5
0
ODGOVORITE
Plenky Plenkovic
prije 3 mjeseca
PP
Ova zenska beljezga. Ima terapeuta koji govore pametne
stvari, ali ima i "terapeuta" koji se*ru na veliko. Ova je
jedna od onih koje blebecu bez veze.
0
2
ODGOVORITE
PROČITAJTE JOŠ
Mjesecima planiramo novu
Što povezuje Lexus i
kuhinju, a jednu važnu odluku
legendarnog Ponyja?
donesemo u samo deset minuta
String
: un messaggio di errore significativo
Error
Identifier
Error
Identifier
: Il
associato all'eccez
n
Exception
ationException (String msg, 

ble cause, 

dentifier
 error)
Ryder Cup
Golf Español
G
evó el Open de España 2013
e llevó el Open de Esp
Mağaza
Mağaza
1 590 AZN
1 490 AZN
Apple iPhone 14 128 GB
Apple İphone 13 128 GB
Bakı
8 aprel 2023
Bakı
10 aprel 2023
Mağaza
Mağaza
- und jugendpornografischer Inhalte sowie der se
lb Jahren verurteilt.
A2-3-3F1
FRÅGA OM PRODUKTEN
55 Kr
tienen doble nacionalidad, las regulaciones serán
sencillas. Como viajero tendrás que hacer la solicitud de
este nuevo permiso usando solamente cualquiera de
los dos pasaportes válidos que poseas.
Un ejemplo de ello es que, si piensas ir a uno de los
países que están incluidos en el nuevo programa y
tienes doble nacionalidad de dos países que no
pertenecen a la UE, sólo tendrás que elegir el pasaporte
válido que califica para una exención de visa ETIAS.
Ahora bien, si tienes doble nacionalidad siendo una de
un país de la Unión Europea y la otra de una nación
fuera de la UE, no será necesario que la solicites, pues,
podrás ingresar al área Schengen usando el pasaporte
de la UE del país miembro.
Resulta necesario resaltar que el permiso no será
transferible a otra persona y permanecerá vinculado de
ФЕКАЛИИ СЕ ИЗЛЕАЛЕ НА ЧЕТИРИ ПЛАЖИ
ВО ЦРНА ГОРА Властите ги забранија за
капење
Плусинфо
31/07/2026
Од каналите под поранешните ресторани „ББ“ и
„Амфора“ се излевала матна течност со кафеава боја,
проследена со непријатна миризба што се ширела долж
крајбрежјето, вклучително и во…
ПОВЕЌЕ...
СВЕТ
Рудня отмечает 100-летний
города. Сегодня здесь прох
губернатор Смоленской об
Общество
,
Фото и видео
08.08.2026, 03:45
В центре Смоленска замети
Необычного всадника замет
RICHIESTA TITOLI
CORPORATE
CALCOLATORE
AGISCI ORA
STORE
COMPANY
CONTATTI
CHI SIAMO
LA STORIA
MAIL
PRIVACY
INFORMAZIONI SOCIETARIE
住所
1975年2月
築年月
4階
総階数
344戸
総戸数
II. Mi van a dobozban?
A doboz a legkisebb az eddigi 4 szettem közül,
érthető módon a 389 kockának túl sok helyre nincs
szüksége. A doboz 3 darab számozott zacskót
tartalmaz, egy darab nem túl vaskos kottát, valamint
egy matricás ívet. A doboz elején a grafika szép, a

==

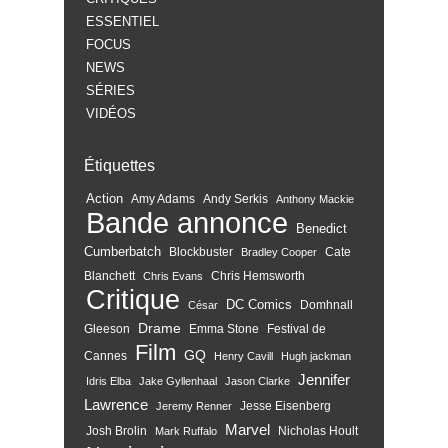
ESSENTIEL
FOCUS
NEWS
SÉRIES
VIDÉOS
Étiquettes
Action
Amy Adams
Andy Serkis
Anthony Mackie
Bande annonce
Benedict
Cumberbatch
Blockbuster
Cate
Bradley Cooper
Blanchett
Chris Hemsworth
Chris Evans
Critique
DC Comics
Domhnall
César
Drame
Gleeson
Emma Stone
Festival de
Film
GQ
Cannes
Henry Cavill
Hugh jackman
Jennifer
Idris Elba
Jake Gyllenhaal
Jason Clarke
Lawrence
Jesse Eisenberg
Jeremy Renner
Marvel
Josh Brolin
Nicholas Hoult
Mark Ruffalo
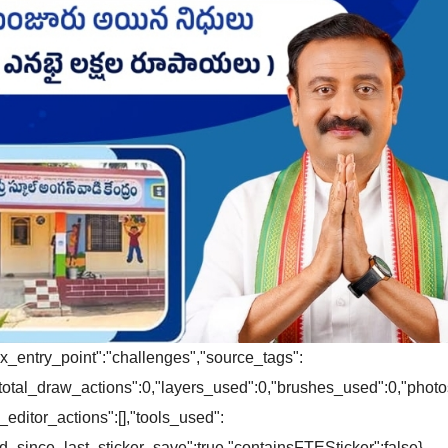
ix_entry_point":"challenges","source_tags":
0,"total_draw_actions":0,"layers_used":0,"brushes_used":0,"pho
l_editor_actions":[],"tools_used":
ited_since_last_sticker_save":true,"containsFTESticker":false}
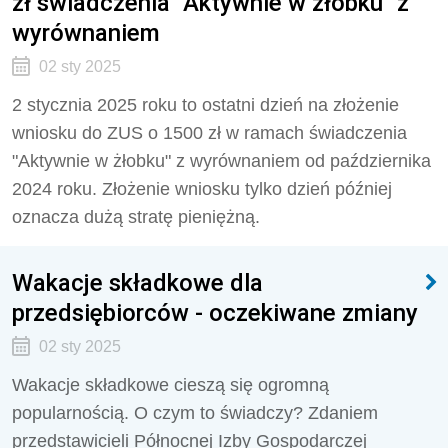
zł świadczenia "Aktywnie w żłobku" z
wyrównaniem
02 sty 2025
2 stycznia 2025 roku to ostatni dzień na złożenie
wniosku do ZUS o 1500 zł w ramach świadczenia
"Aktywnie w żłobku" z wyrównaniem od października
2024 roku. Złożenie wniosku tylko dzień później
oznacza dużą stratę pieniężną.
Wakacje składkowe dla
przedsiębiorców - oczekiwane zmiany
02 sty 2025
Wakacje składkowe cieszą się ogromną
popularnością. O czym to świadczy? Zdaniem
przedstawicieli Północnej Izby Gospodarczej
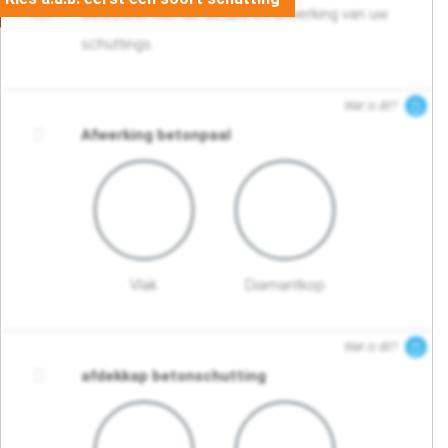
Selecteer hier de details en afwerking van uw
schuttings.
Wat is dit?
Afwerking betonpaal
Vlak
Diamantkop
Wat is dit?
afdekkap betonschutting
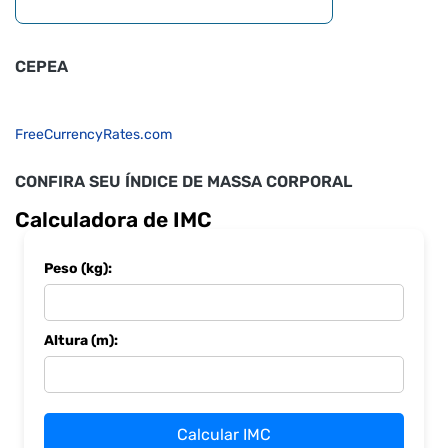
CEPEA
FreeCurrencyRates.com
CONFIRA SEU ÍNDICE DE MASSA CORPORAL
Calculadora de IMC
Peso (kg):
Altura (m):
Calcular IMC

...

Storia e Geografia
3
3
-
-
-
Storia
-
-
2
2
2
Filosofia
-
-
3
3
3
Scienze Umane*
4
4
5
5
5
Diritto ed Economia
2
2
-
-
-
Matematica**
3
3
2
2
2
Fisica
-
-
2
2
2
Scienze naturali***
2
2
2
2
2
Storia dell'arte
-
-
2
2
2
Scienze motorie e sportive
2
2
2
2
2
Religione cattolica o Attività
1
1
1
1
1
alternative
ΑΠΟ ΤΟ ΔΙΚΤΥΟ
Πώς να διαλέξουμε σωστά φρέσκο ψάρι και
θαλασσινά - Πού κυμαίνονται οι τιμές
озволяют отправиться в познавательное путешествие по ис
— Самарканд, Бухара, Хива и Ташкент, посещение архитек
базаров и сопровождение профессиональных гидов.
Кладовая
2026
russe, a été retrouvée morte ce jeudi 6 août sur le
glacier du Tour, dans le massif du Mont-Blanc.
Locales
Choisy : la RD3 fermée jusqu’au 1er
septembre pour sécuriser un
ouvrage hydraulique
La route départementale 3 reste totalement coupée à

**Action item**
Show every line in the rows above that contains the word "Wakacje", matching case exactly.

**Answer area**
Wakacje składkowe dla
Wakacje składkowe cieszą się ogromną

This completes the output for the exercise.